━━ INFORMATION PROVIDED ━━
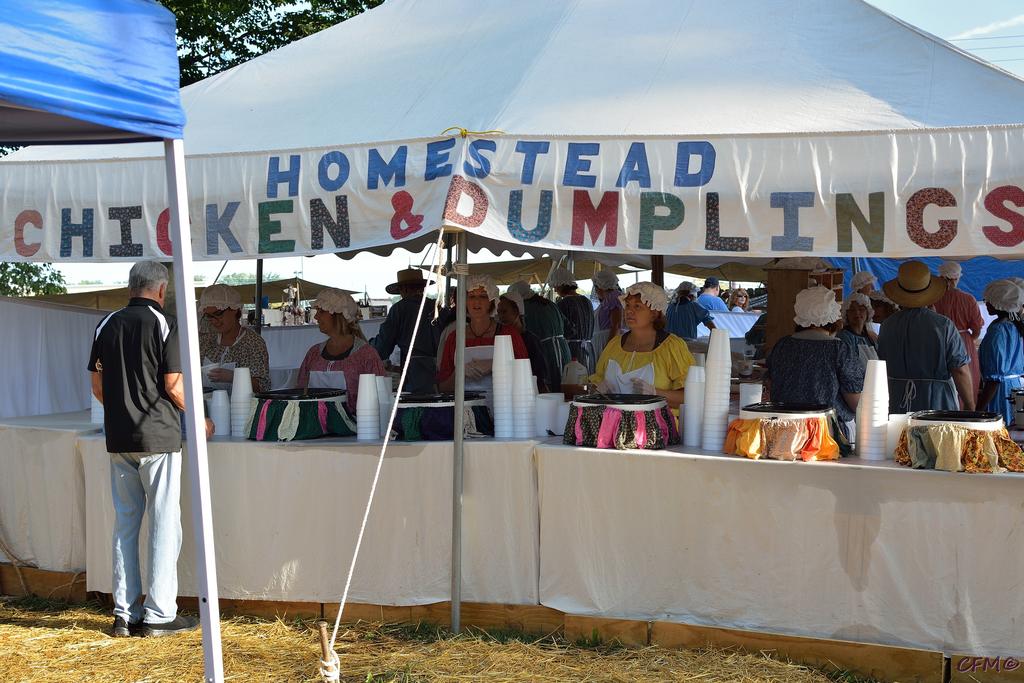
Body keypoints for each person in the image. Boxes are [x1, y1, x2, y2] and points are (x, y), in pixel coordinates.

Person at [88, 260, 206, 638]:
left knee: (125, 525)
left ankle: (124, 614)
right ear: (161, 290)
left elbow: (97, 386)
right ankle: (159, 614)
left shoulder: (106, 324)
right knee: (163, 523)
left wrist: (123, 412)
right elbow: (173, 384)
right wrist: (200, 418)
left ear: (131, 287)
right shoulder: (165, 323)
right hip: (158, 437)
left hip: (119, 439)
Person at [876, 261, 974, 413]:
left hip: (897, 402)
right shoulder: (943, 325)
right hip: (936, 403)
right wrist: (969, 404)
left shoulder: (887, 325)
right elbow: (959, 370)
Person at [765, 286, 863, 438]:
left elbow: (771, 384)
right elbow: (857, 403)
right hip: (826, 434)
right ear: (832, 318)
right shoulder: (839, 350)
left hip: (785, 431)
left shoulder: (782, 345)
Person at [580, 282, 694, 410]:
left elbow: (690, 396)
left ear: (655, 313)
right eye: (628, 305)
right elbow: (594, 382)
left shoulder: (672, 347)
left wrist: (656, 393)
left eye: (637, 306)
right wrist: (596, 389)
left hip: (657, 422)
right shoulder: (614, 345)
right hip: (612, 420)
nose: (629, 311)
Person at [296, 288, 386, 413]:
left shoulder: (366, 355)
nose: (316, 316)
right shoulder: (314, 353)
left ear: (338, 315)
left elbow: (380, 398)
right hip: (315, 423)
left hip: (356, 423)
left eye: (321, 311)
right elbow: (301, 391)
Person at [437, 275, 528, 393]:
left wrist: (495, 365)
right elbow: (443, 388)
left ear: (492, 301)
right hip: (465, 404)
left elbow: (525, 376)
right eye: (472, 296)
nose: (477, 301)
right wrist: (459, 372)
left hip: (502, 402)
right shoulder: (454, 338)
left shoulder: (509, 334)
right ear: (465, 301)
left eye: (483, 296)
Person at [372, 268, 437, 394]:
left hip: (415, 374)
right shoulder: (437, 307)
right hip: (443, 372)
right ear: (423, 287)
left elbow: (383, 347)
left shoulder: (399, 309)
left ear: (404, 289)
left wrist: (366, 347)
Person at [198, 284, 270, 393]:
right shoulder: (206, 340)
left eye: (218, 314)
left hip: (242, 403)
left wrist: (234, 377)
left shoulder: (253, 343)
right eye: (209, 316)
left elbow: (262, 386)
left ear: (235, 309)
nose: (214, 320)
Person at [932, 261, 984, 399]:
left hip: (939, 342)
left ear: (940, 277)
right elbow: (977, 328)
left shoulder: (933, 299)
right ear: (957, 278)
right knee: (967, 378)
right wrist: (969, 339)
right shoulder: (968, 299)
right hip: (963, 342)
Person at [507, 279, 570, 391]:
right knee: (565, 384)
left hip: (544, 350)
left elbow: (525, 333)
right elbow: (569, 327)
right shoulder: (549, 303)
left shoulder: (525, 308)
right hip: (563, 349)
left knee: (549, 384)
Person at [977, 279, 1024, 425]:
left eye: (989, 301)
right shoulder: (1014, 326)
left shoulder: (998, 331)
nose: (986, 303)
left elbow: (994, 379)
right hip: (1015, 387)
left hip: (1000, 393)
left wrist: (978, 410)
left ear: (999, 304)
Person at [497, 291, 548, 392]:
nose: (501, 316)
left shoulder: (531, 340)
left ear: (517, 311)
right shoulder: (500, 339)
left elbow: (540, 373)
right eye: (499, 312)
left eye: (504, 312)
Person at [549, 267, 596, 374]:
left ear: (562, 285)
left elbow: (565, 330)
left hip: (572, 352)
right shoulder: (587, 301)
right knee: (587, 379)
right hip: (589, 349)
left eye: (556, 287)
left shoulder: (563, 304)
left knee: (574, 380)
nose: (555, 290)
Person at [836, 292, 878, 365]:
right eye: (852, 310)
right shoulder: (844, 337)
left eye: (861, 309)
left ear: (868, 313)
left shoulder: (871, 337)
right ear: (846, 314)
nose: (857, 313)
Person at [591, 270, 623, 356]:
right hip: (604, 340)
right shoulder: (610, 298)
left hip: (606, 341)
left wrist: (608, 348)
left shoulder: (613, 297)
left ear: (600, 286)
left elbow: (616, 325)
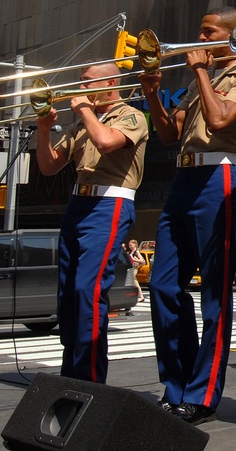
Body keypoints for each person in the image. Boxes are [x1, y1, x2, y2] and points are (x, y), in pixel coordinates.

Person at [140, 6, 236, 425]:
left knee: (214, 293)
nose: (199, 38)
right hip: (185, 177)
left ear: (233, 34)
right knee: (162, 287)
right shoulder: (208, 80)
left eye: (207, 31)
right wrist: (152, 93)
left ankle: (203, 394)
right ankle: (175, 385)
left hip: (219, 176)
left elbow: (219, 120)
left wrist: (197, 74)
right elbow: (167, 134)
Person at [36, 61, 148, 383]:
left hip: (109, 203)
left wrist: (85, 110)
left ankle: (89, 379)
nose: (80, 89)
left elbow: (107, 142)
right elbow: (48, 167)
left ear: (109, 84)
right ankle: (70, 374)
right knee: (68, 292)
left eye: (87, 83)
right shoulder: (83, 123)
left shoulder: (131, 115)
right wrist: (44, 130)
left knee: (88, 288)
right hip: (79, 203)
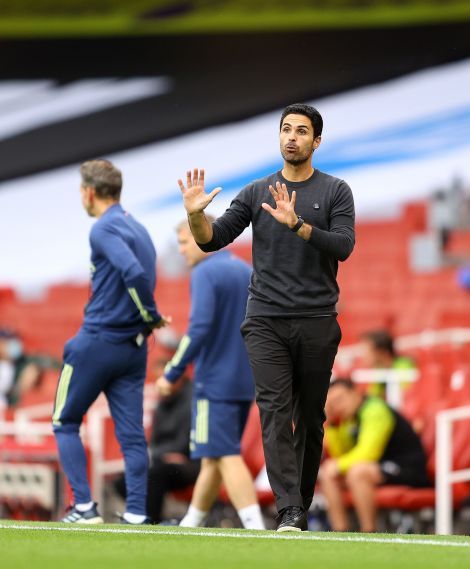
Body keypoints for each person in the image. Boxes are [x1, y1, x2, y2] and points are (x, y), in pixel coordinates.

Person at [178, 103, 355, 531]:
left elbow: (344, 247)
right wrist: (195, 215)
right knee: (274, 410)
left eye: (301, 131)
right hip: (265, 319)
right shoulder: (257, 191)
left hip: (316, 318)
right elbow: (211, 241)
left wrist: (299, 226)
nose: (291, 137)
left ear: (316, 141)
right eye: (285, 130)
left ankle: (301, 502)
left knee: (310, 416)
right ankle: (289, 510)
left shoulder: (335, 191)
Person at [54, 159, 168, 524]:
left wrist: (149, 313)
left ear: (89, 192)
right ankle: (136, 512)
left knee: (65, 421)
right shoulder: (140, 228)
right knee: (132, 436)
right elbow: (140, 273)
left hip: (98, 341)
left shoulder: (103, 229)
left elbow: (132, 272)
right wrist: (147, 320)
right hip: (132, 350)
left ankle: (84, 507)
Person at [155, 217, 264, 530]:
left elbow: (198, 328)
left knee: (225, 454)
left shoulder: (204, 273)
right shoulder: (246, 271)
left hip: (213, 381)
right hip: (244, 381)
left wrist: (172, 372)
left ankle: (255, 527)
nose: (182, 250)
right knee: (213, 457)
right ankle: (192, 521)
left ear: (205, 234)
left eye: (185, 241)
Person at [318, 378, 429, 532]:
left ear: (356, 393)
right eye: (332, 404)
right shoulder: (347, 418)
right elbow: (340, 454)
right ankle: (339, 531)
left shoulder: (375, 409)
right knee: (328, 474)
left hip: (407, 468)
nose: (338, 406)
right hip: (378, 468)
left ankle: (368, 531)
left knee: (357, 472)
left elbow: (369, 453)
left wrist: (338, 465)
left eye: (340, 399)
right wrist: (333, 424)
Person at [113, 350, 199, 524]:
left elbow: (185, 441)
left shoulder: (193, 399)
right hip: (163, 460)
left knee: (155, 475)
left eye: (164, 379)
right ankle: (140, 516)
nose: (160, 385)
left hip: (191, 462)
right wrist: (157, 455)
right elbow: (154, 441)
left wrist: (163, 454)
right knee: (122, 480)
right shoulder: (163, 402)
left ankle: (151, 522)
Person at [358, 330, 416, 398]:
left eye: (366, 350)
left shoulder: (404, 365)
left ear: (381, 351)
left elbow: (405, 394)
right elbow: (371, 395)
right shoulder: (379, 369)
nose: (363, 355)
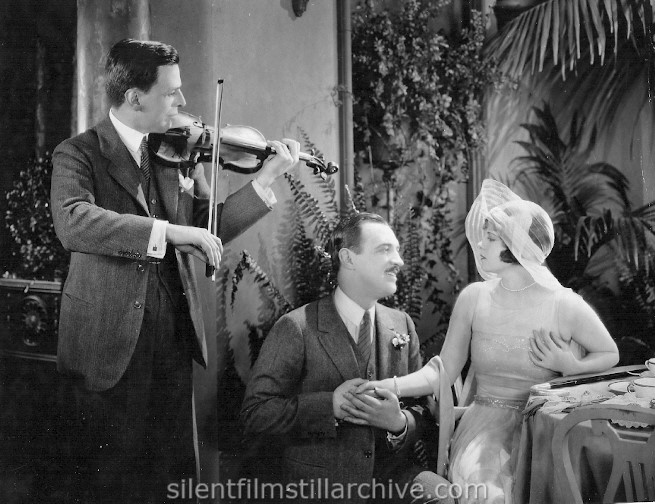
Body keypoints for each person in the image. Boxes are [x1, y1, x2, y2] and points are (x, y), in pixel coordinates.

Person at [50, 38, 300, 503]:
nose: (184, 103)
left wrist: (264, 179)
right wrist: (168, 231)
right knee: (107, 480)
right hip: (107, 338)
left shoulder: (177, 153)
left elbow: (209, 228)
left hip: (171, 336)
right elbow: (73, 221)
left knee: (169, 475)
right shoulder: (77, 153)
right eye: (171, 93)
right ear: (134, 97)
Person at [355, 179, 620, 504]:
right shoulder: (474, 298)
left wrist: (572, 365)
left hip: (542, 431)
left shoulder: (563, 304)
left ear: (516, 247)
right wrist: (391, 385)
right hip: (484, 431)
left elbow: (609, 353)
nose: (479, 245)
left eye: (491, 238)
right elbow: (442, 372)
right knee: (492, 495)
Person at [240, 212, 452, 504]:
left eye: (399, 250)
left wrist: (400, 422)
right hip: (319, 487)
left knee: (442, 496)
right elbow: (255, 415)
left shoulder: (402, 324)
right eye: (384, 250)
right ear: (348, 258)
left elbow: (426, 411)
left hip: (391, 481)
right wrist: (331, 406)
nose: (399, 261)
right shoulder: (297, 327)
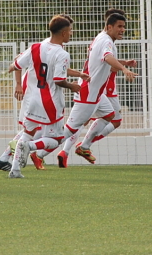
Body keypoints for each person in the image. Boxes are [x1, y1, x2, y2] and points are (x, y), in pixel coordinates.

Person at [0, 15, 89, 171]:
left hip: (31, 97)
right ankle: (26, 148)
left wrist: (78, 74)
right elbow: (58, 78)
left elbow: (16, 64)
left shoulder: (38, 46)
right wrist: (72, 86)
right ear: (64, 32)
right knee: (55, 138)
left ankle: (8, 163)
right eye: (71, 30)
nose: (72, 33)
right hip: (48, 99)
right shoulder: (60, 53)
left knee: (30, 131)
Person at [57, 11, 137, 167]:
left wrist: (124, 63)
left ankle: (74, 149)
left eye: (124, 26)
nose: (122, 29)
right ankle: (37, 148)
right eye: (119, 26)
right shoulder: (106, 41)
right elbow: (107, 58)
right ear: (109, 26)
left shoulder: (102, 39)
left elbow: (103, 58)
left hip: (96, 89)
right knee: (79, 125)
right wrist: (124, 68)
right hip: (96, 89)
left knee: (104, 116)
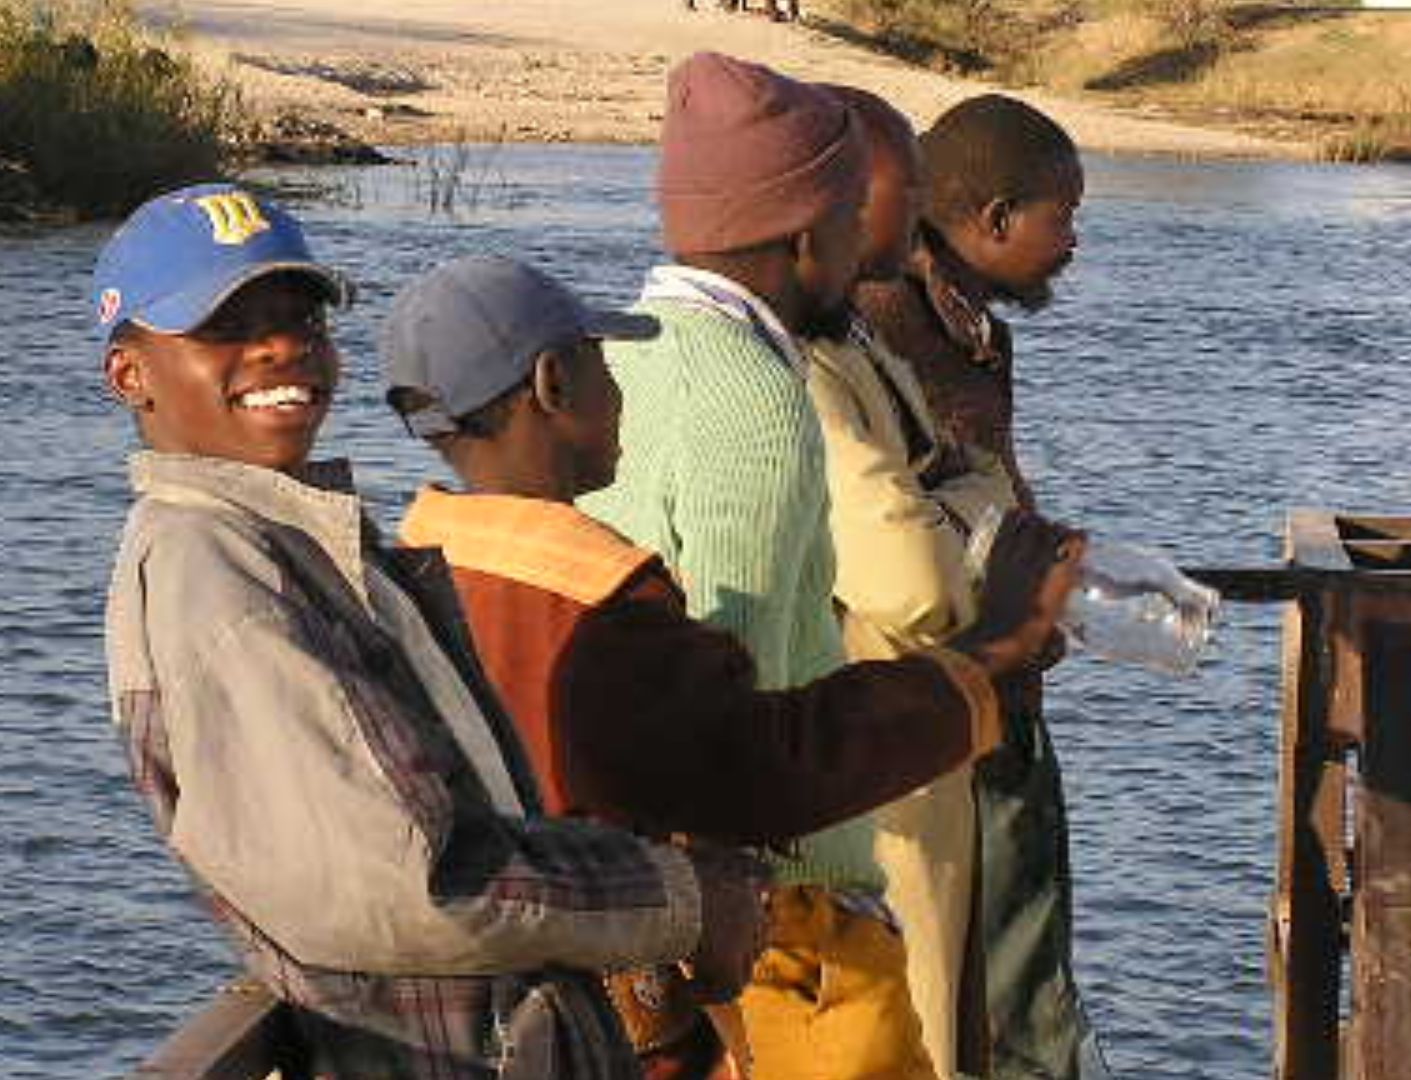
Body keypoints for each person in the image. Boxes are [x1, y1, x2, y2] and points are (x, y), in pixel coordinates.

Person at [96, 183, 767, 1078]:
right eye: (228, 326)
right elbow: (414, 882)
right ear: (129, 376)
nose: (282, 347)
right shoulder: (215, 571)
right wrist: (683, 901)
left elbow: (461, 827)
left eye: (302, 319)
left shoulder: (290, 539)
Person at [381, 254, 1081, 1072]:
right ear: (552, 385)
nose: (624, 395)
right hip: (616, 1018)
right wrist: (989, 650)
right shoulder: (598, 610)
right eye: (604, 365)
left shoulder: (408, 582)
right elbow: (767, 765)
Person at [578, 53, 1014, 1077]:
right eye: (853, 212)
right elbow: (747, 687)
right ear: (805, 230)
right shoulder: (758, 393)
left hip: (659, 892)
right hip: (780, 923)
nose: (879, 241)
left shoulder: (631, 345)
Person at [855, 95, 1108, 1079]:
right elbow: (912, 525)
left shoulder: (960, 323)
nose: (1075, 241)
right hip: (951, 696)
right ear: (995, 220)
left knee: (1007, 968)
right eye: (1064, 216)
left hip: (982, 687)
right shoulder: (892, 322)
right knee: (1008, 983)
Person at [801, 87, 1022, 1080]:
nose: (916, 207)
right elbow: (916, 573)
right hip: (874, 763)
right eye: (903, 187)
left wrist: (961, 500)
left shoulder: (861, 340)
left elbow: (968, 480)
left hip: (925, 747)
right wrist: (976, 518)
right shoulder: (814, 362)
━━━
Give back, exactly and without pictures, the stretch of the records above from the line containing "right hip: (563, 349)" through the line containing "left hip: (109, 203)", with both end lines included.

* **ANSWER BOX**:
right hip: (563, 349)
left knee: (549, 384)
Person at [977, 279, 1024, 425]:
left eye: (989, 301)
right shoulder: (1014, 326)
left shoulder: (998, 331)
nose: (986, 303)
left elbow: (994, 379)
right hip: (1015, 387)
left hip: (1000, 393)
left wrist: (978, 410)
left ear: (999, 304)
Person at [497, 291, 548, 392]:
nose: (501, 316)
left shoulder: (531, 340)
left ear: (517, 311)
right shoulder: (500, 339)
left elbow: (540, 373)
right eye: (499, 312)
left eye: (504, 312)
Person at [549, 267, 596, 374]:
left ear: (562, 285)
left elbow: (565, 330)
left hip: (572, 352)
right shoulder: (587, 301)
right knee: (587, 379)
right hip: (589, 349)
left eye: (556, 287)
left shoulder: (563, 304)
left knee: (574, 380)
nose: (555, 290)
Person at [836, 292, 878, 365]:
right eye: (852, 310)
right shoulder: (844, 337)
left eye: (861, 309)
left ear: (868, 313)
left shoulder: (871, 337)
right ear: (846, 314)
nose: (857, 313)
Person at [591, 270, 623, 356]:
right hip: (604, 340)
right shoulder: (610, 298)
left hip: (606, 341)
left wrist: (608, 348)
left shoulder: (613, 297)
left ear: (600, 286)
left elbow: (616, 325)
Body keypoints for each person in the image. Boxes are [x1, y1, x2, y2] and points are (x, y), in pixel coordinates.

Person at [140, 6, 236, 425]:
left knee: (214, 293)
nose: (199, 38)
right hip: (185, 177)
left ear: (233, 34)
right knee: (162, 287)
right shoulder: (208, 80)
left eye: (207, 31)
right wrist: (152, 93)
left ankle: (203, 394)
right ankle: (175, 385)
left hip: (219, 176)
left elbow: (219, 120)
left wrist: (197, 74)
right elbow: (167, 134)
Person at [36, 61, 148, 383]:
left hip: (109, 203)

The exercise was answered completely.